THE Government’s exams watchdog is considering drastically reducing the test burden on schools in the wake of last year’s A-level re-marking furore.

The Qualifications and Curriculum Authority is to suggest cutting the number of tests pupils take and increasing assessment within school by teachers.

Among options the regulator is considering is replacing some national tests with a sampling system. This would mean pupils’ performance being assessed in only a proportion of schools each year.

Officials at the QCA are working on the proposals, which are likely to be finished within the next month and put to former chief inspector Mike Tomlinson’s working group on the future of 14-19 qualifications.

Mr Tomlinson’s own report on the A-level fiasco concluded last month that the assessment burden on schools was too high and ministers have asked him to look at how it could be reduced.

Mr Tomlinson has already proposed dropping one of the three assessment modules at AS-level, but the QCA’s study will go far further than that.

The Secondary Heads Association is calling for the GCSE and AS-levels to be graded by internal assessment. It wants national tests at seven and 14 scrapped in favour of random sampling tests - a proposal also put forward last year by the Liberal Democrats.

A national sampling system would revive memories of the Assessment of Performance Unit, which used to sample a small proportion of pupils every year as a way of gauging national academic performance. The unit was phased out by the Conservatives in the 1990s following the introduction of national tests and league tables.

Dr Ken Boston, head of the QCA, told a conference last week on the future of A-levels that the current system of exam delivery was “not sustainable”.

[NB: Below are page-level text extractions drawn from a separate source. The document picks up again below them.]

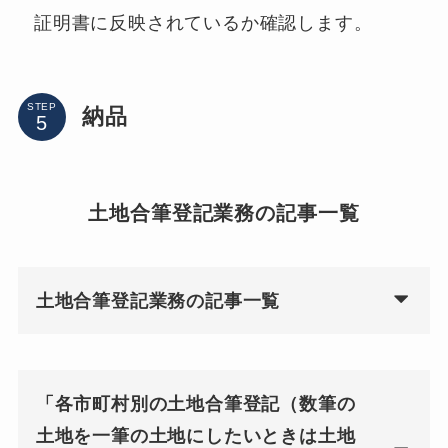
証明書に反映されているか確認します。
STEP
納品
土地合筆登記業務の記事一覧
土地合筆登記業務の記事一覧
「各市町村別の土地合筆登記（数筆の
土地を一筆の土地にしたいときは土地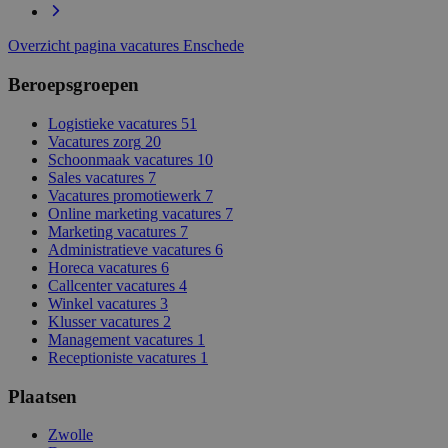
Overzicht pagina vacatures Enschede
Beroepsgroepen
Logistieke vacatures
51
Vacatures zorg
20
Schoonmaak vacatures
10
Sales vacatures
7
Vacatures promotiewerk
7
Online marketing vacatures
7
Marketing vacatures
7
Administratieve vacatures
6
Horeca vacatures
6
Callcenter vacatures
4
Winkel vacatures
3
Klusser vacatures
2
Management vacatures
1
Receptioniste vacatures
1
Plaatsen
Zwolle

He could not guarantee a smooth operation this year because of the sheer number of entries and the difficulties of recruiting the 50,000 examiners needed.

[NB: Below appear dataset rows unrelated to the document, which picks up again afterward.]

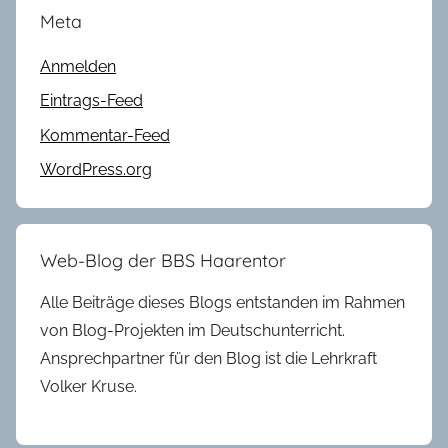
Meta
Anmelden
Eintrags-Feed
Kommentar-Feed
WordPress.org
Web-Blog der BBS Haarentor
Alle Beiträge dieses Blogs entstanden im Rahmen
von Blog-Projekten im Deutschunterricht.
Ansprechpartner für den Blog ist die Lehrkraft
Volker Kruse.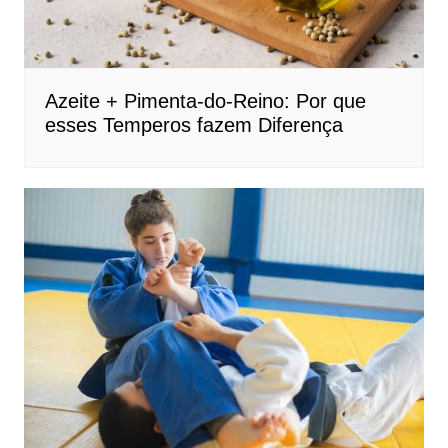
Azeite + Pimenta-do-Reino: Por que
esses Temperos fazem Diferença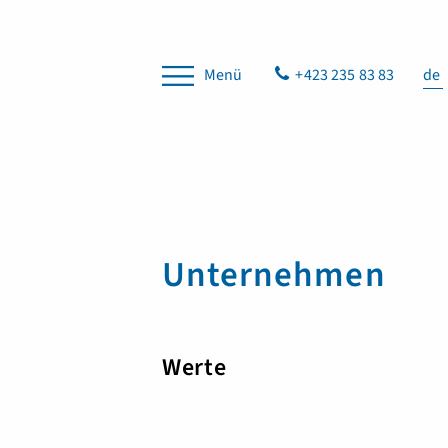
Menü
+423 235 83 83
de
Unternehmen
Werte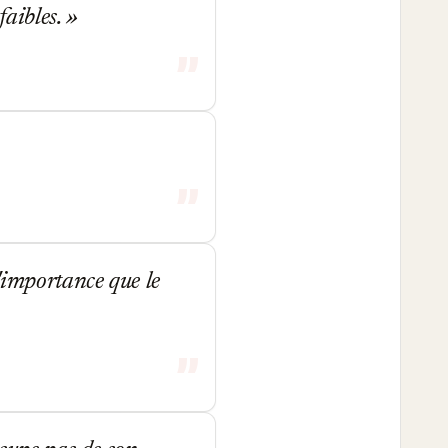
faibles.
'importance que le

He said: “The total assessment load for students can and should be reduced across the full age range, and a substantial part of the assessment should be externally-moderated internal assessment.”

Dr Boston was aware that the Government had to ensure that cutting this load did not compromise its ability to monitor students’ performance.

But this was possible. Dr Boston said the QCA is interested in sampling systems used in the United States, in which only a proportion of pupils are tested to assess the quality of education across states or the nation.

One method, he said, might be to assess the performance of children in each school every three years.

Kathleen Tattersall, chair of the Joint Council for General Qualifications, is also urging ministers to look at how the assessment load can be reduced while still assuring the public that standards are being maintained.

John Dunford, SHA general secretary, said: “There is widespread recognition that there is too much testing. The only question is where it should be reduced, and how.”